Source text:
****

Margaret CaldowOAM BEM

Personal information
- Full name: Margaret Elaine Caldow (Née: Jackson)
- Born: 28 November 1941 (age 84) Hobart, Tasmania

Netball career
- Playing position: GA
- Years: Club team / Apps
- 1960s–1970s: Melbourne Blues
- 1961–1979: Victoria
- Years: National team / Caps
- 1963–1979: Australia / 27

Coaching career
- Years: Team
- 1991–1995: Victorian Institute of Sport
- 2002–2003: Melbourne Kestrels
- 2004–2007: England

Medal record
Representing Australia
World Netball Championships
| Gold medal – first place | 1963 Eastbourne | Team |
| Gold medal – first place | 1975 Auckland | Team |
| Gold medal – first place | 1979 Port of Spain | Team |

= Margaret Caldow =

Australia netball international and coach

Margaret Elaine Caldow (born 28 November 1941), also known as Marg Caldow, is a former Australia netball international and a former England head coach. She represented Australia at the 1963, 1975 and the 1979 World Netball Championships, winning three gold medals. She captained Australia at the 1975 and 1979 tournaments. Between 2004 and 2007, Caldow served as head coach of England. She was the England head coach at both the 2006 Commonwealth Games and the 2007 World Netball Championships. Between 2013 and 2018, Caldow served as Lisa Alexander's assistant with Australia. In 1978 Caldow was awarded the British Empire Medal and in 2009 she was awarded the Medal of the Order of Australia.

==Early life==
Born in Tasmania, Caldow moved to Melbourne in 1957. In her youth, as Margaret Jackson, she represented both Tasmania and Victoria in track and field athletics and netball. However, in 1960 she decided to concentrate on netball.

==Playing career==
===Victoria===
Between 1961 and 1979, Caldow played for Victoria in the Australian National Netball Championships. She captained the team for eight years. In 2000, together with Sharelle McMahon, Wilma Shakespear, Joyce Brown, Shelley O'Donnell and Simone McKinnis, Caldow was named in Netball Victoria's Team of the Century. The Victorian Netball League's Championship MVP award is named the Margaret Caldow Trophy after Caldow.

****

The request:
Answer these from the Margaret Caldow article:
1. In what year did Caldow move to Melbourne?
2. For how many years did she captain Victoria?
3. Whose assistant was she with Australia between 2013 and 2018?
The entries after this point have no connection to the Margaret Caldow article.

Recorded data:

****

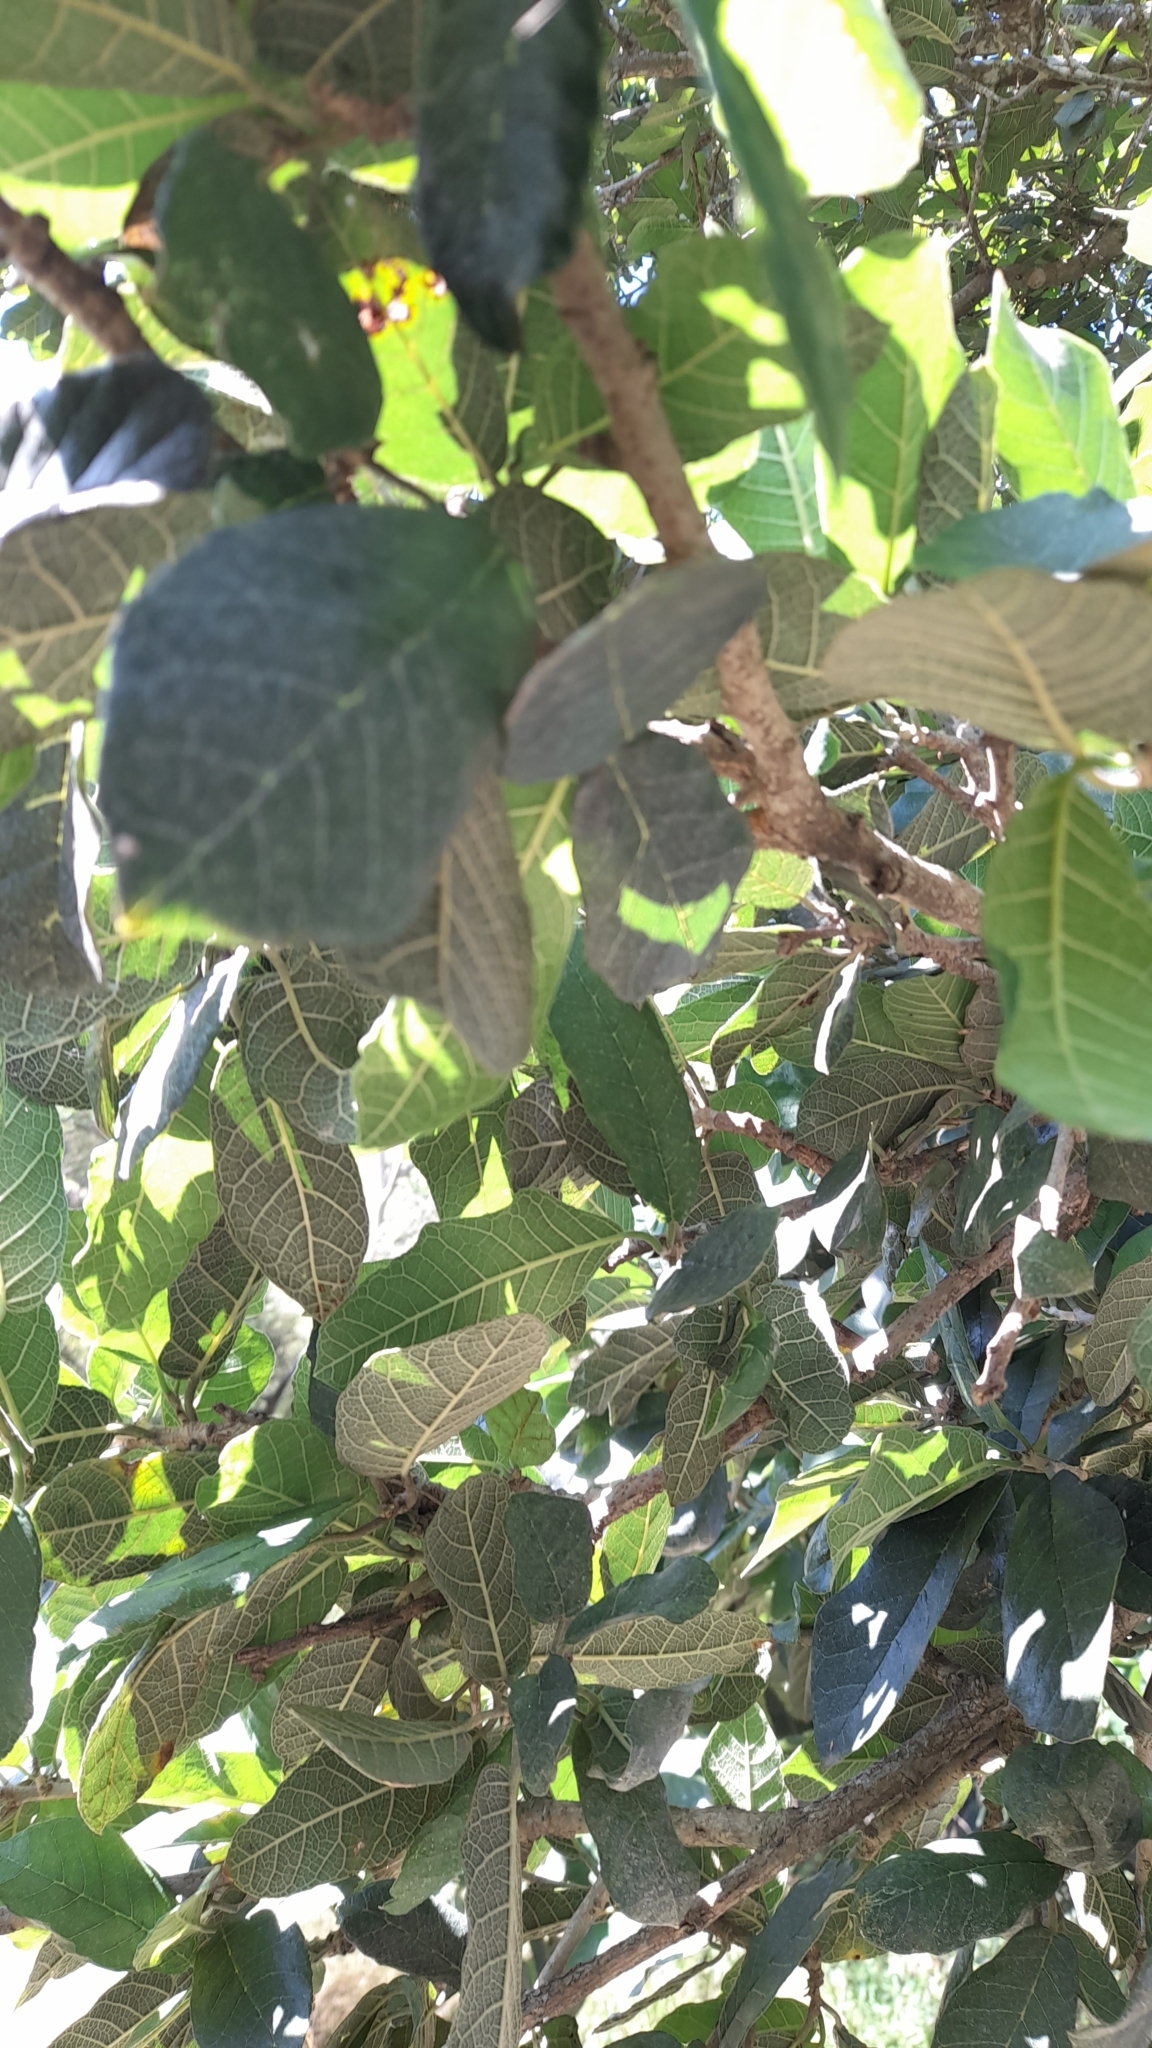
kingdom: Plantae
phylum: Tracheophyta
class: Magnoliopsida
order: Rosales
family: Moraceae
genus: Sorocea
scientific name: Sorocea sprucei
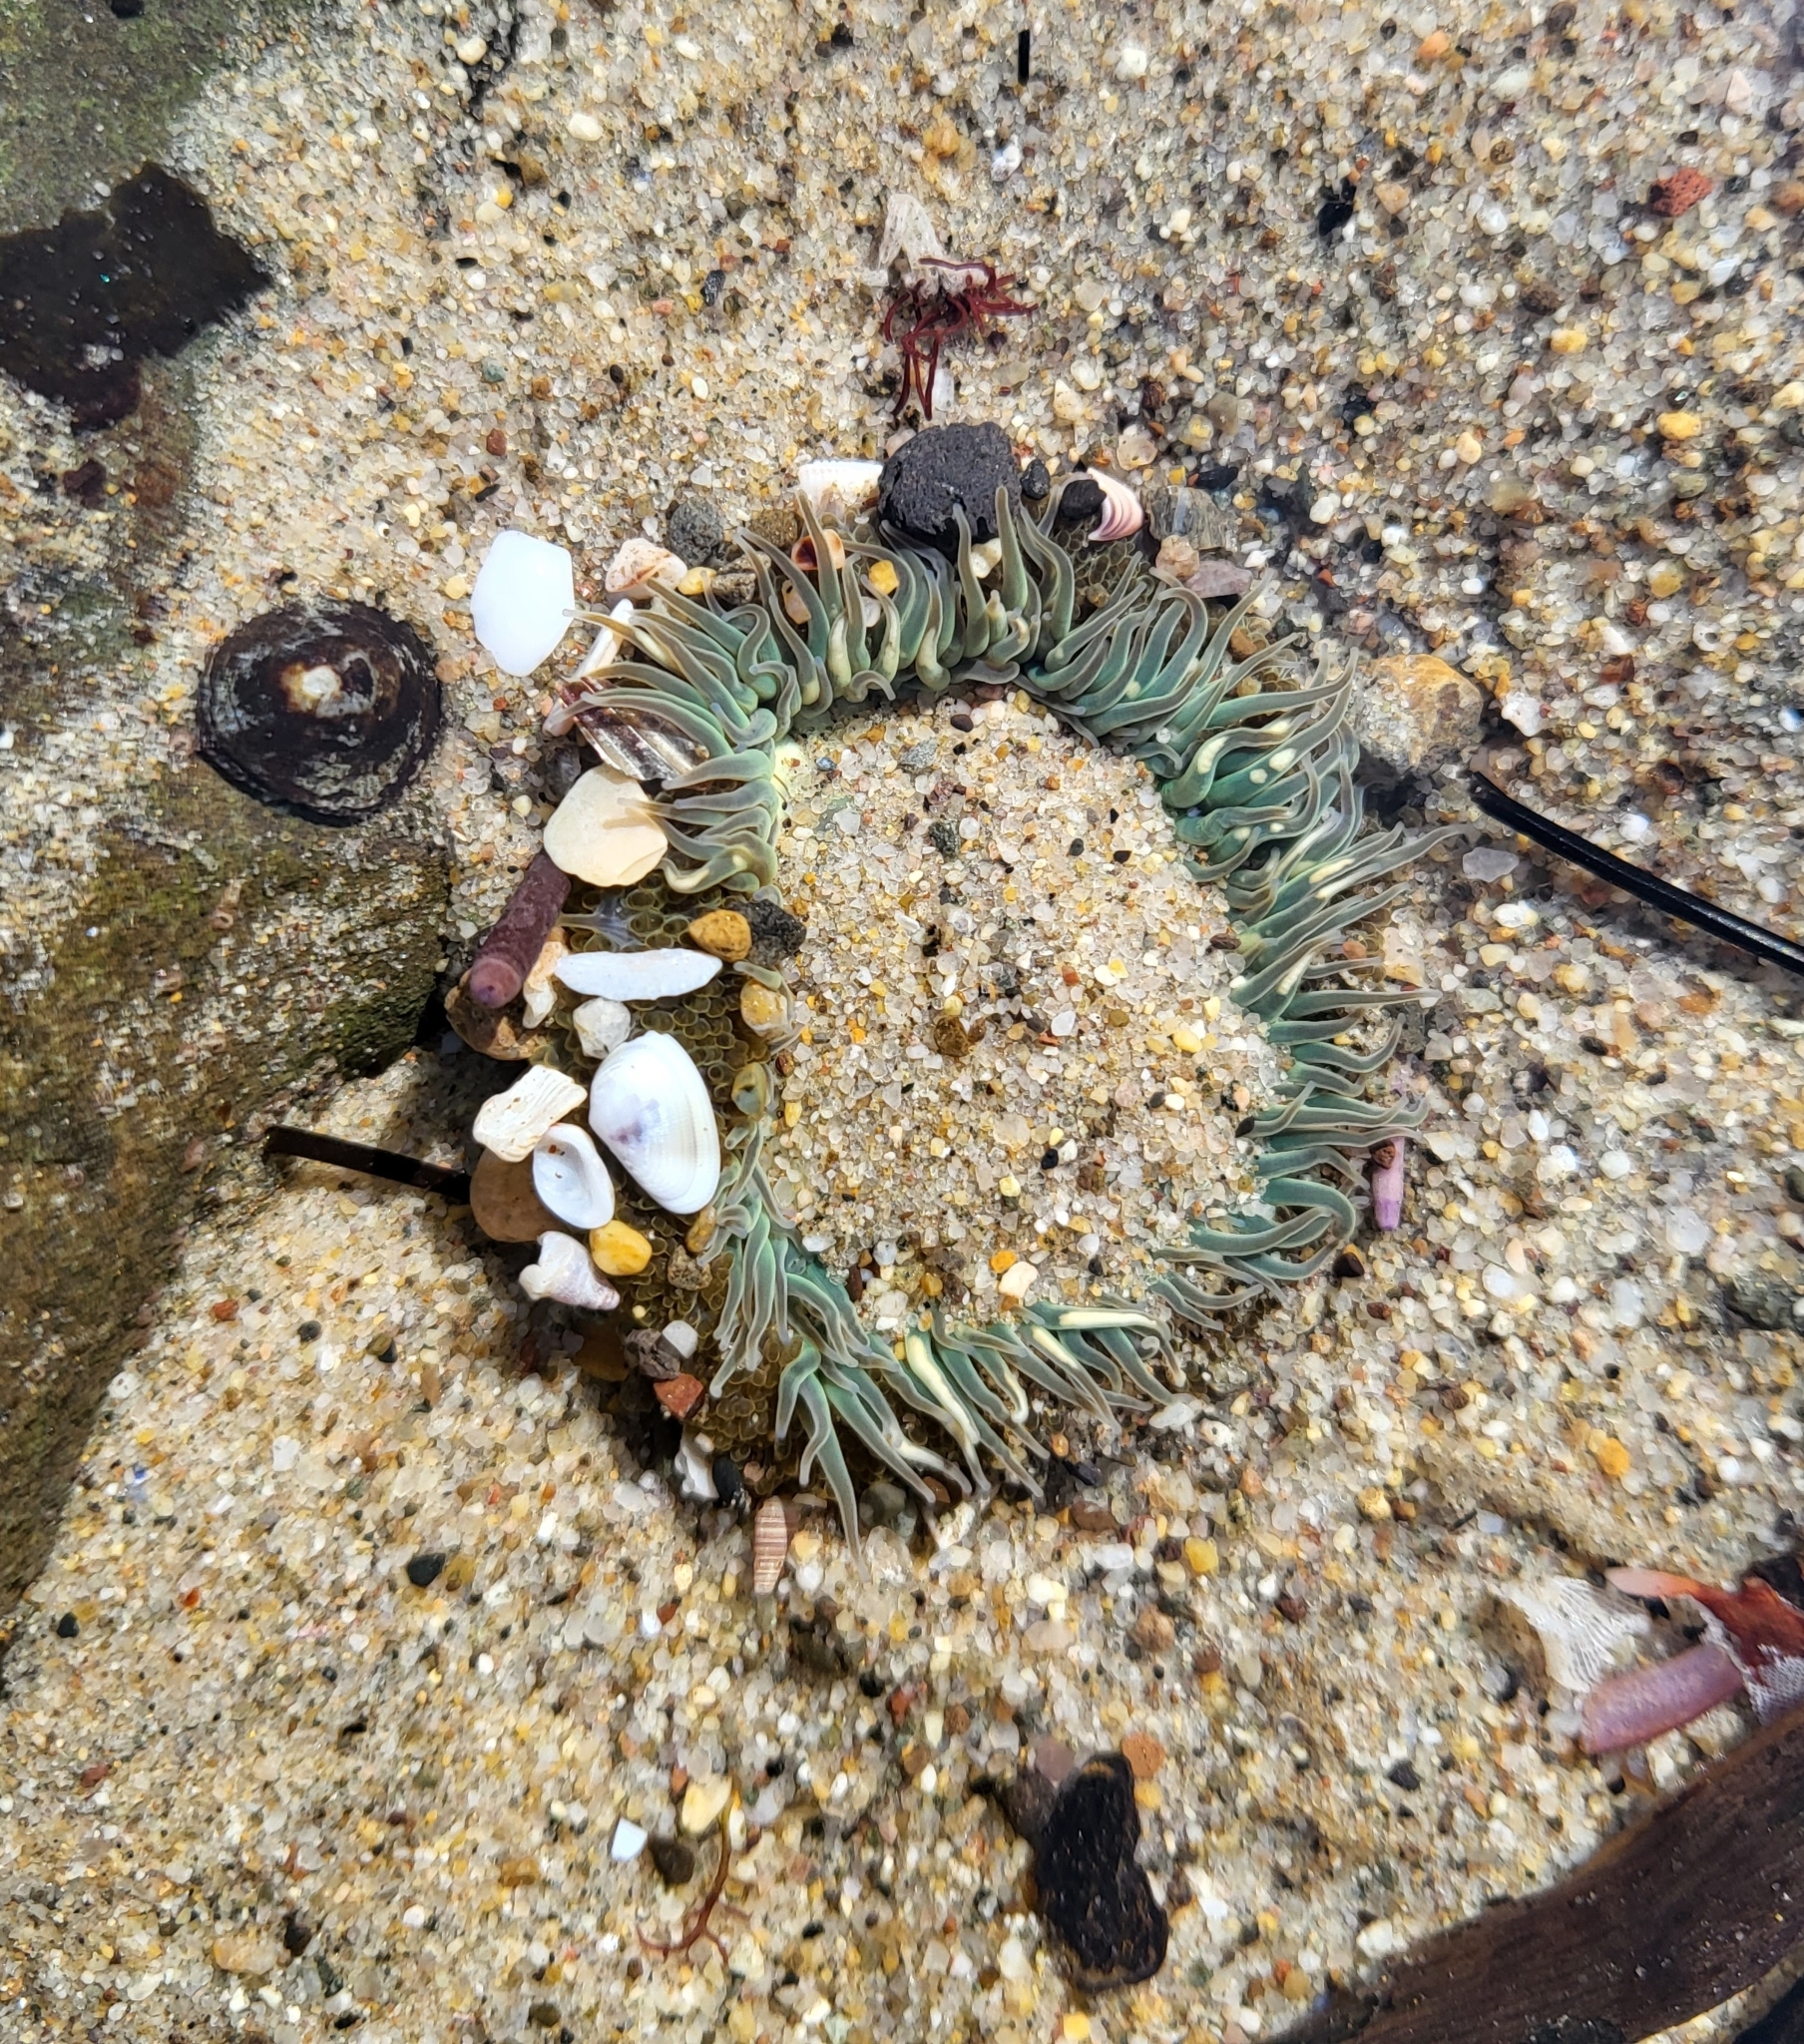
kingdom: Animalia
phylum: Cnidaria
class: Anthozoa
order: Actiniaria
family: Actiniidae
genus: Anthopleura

****

Exercise result:
1. 1957
2. Eight years
3. Lisa Alexander